_Directions_: Continue the passage on memory-mapped files and concurrent file modification, starting right after its last sentence.

_Text section_:
Is this analysis correct? The documentation for memory mapping APIs generally mentions this issue only in passing, if at all, so I wonder whether I'm missing something.

It is not really a problem.
Yes, another process may modify the file while you have it mapped, and yes, it is possible that you will see the modifications. It is even likely, since almost all operating systems have unified virtual memory systems, so unless one requests unbuffered writes, there's no way of writing without going through the buffer cache, and no way without someone holding a mapping seeing the change.
That isn't even a bad thing. Actually, it would be more disturbing if you couldn't see the changes. Since the file quasi becomes part of your address space when you map it, it makes perfect sense that you see changes to the file.
If you use conventional I/O (such as read), someone can still modify the file while you are reading it. Worded differently, copying file content to a memory buffer is not always safe in presence of modifications. It is "safe" insofar as read will not crash, but it does not guarantee that your data is consistent.
Unless you use readv, you have no guarantees about atomicity whatsoever (and even with readv you have no guarantee that what you have in memory is consistent with what is on disk or that it doesn't change between two calls to readv). Someone might modify the file between two read operations, or even while you are in the middle of it.
This isn't just something that isn't formally guaranteed but "probably still works" -- on the contrary, e.g. under Linux writes are demonstrably not atomic. Not even by accident.

_Dataset content_:
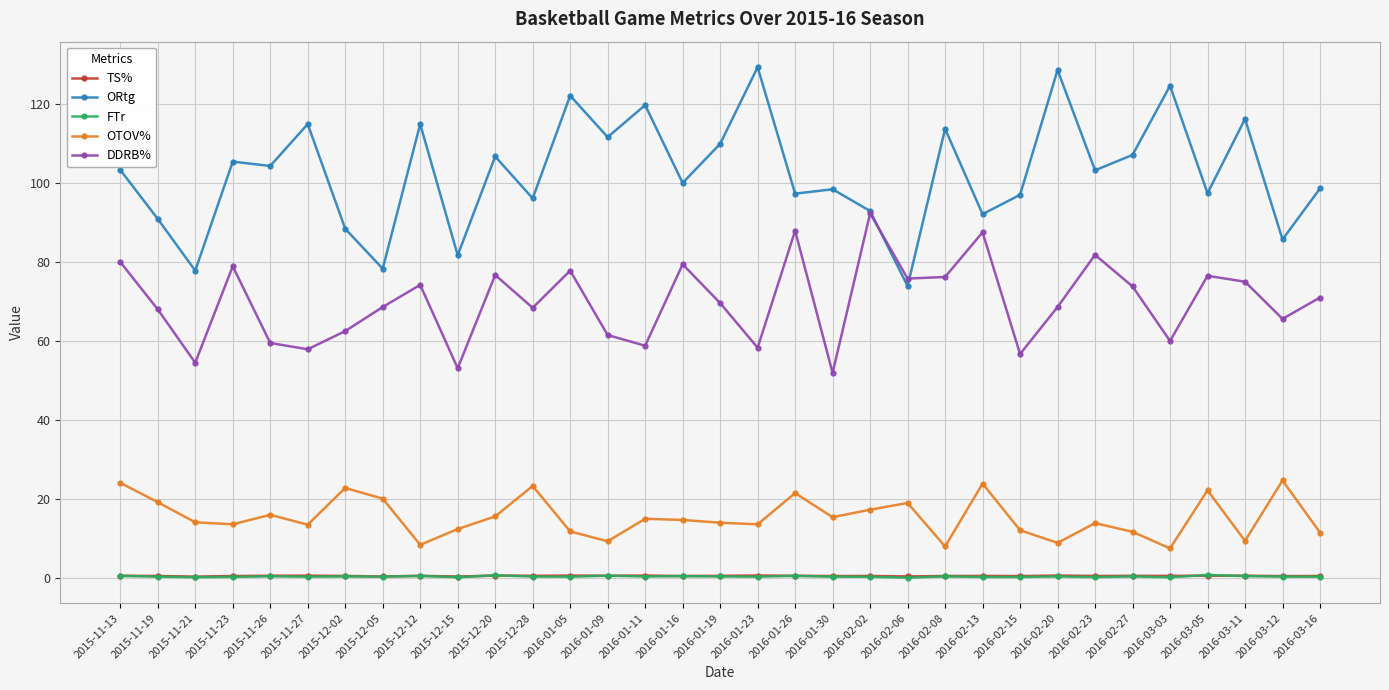

Which series has the widest spread of values?

ORtg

_Answer to this exercise_:
The good news:
Usually, processes don't just open an arbitrary random file and start writing to it. When such a thing happens, it is usually either a well-known file that belongs to the process (e.g. log file), or a file that you explicitly told the process to write to (e.g. saving in a text editor), or the process creates a new file (e.g. compiler creating an object file), or the process merely appends to an existing file (e.g. db journals, and of course, log files). Or, a process might atomically replace a file with another one (or unlink it).
In every case, the whole scary problem boils down to "no issue" because either you are well aware of what will happen (so it's your responsibility), or it works seamlessly without interfering.
If you really don't like the possibility that another process could possibly write to your file while you have it mapped, you can simply omit FILE_SHARE_WRITE under Windows when you create the file handle. POSIX makes it somewhat more complicated since you need to fcntl the descriptor for a mandatory lock, which isn't necessary supported or 100% reliable on every system (for example, under Linux).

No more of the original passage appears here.